• PROBLEM: Copy out each line below containing "נחשון".

• TASK INPUT:
== Segment start ==

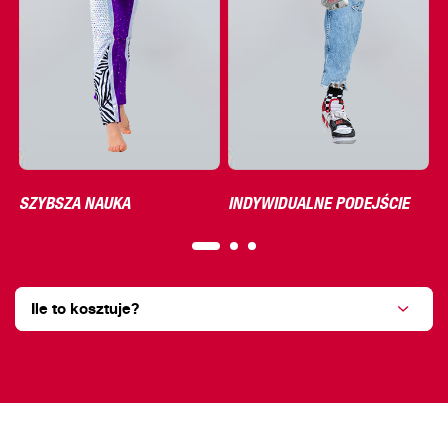
SZYBSZA NAUKA
INDYWIDUALNE PODEJŚCIE
P
Ile to kosztuje?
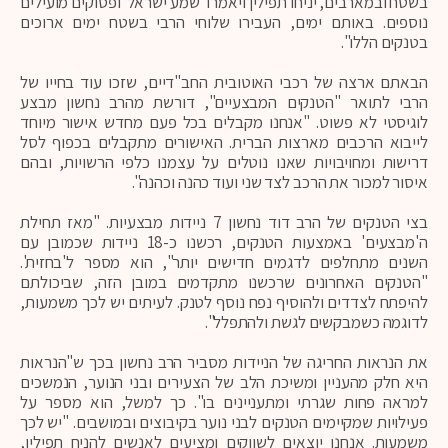
בשטח ובמארבים, יניחו תפילין ויאמרו 'שמע ישראל' ופסוקים מועילים
נוספים. באותם ימים, העבירו שלוחי הרבי בשטח ימים ארוכים
בטנקים הללו".
הבאתם ארצה של רכבי האוטובית החב"דיים, שזכו עוד בחייו של
הרבי לתואר "הטנקים המבצעיים", דורשת מהרב נחשון מבצע
לוגיסטי לא פשוט. "אנחנו מקבלים בכל פעם מחדש אישור מיוחד
לייבוא הרכבים מארצות הברית. האישורים מתקבלים בכפוף לסל
דרישות ומחויבויות שאנו נוטלים על עצמנו כלפי הרשויות, ובהם
איסור למכור את הרכב לצד שני ועוד כהנה וכהנה".
בצי הטנקים של הרב דוד נחשון 7 ניידות מבצעיות. "מאז תחילת
ה'מבצעים' באמצעות הטנקים, רכשנו כ-18 ניידות שכמובן עם
השנים מתחלפים לדגמים חדישים יותר", הוא מספר ל'בחזית'.
"הטנקים האחרונים שרכשנו מתקדמים במובן הזה, שביכולתם
להיפתח לצדדים ולהוסיף נפח נוסף לטנק. לעיתים יש לכך משמעות,
לדוגמה כשמבקשים לגשת ולהתפלל".
את הנראות החריגה של הניידות מסביר הרב נחשון בכך ש"הנראות
היא חלק מהעניין ומשיכת הלב של הצעירים ובני הנוער, הנמשכים
למראה פחות שגרתי ומתעניינים בו". כך למשל, הוא מספר על
פעילויות שמקיימים הטנקים לבני נוער בקיבוצים ובמושבים. "יש לכך
משמעות. אנחנו יוצאים לשווקים ומציעים לאנשים להניח תפילין,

== Segment end ==

• SOLUTION TO THIS EXERCISE:
הרבי לתואר "הטנקים המבצעיים", דורשת מהרב נחשון מבצע
בצי הטנקים של הרב דוד נחשון 7 ניידות מבצעיות. "מאז תחילת
את הנראות החריגה של הניידות מסביר הרב נחשון בכך ש"הנראות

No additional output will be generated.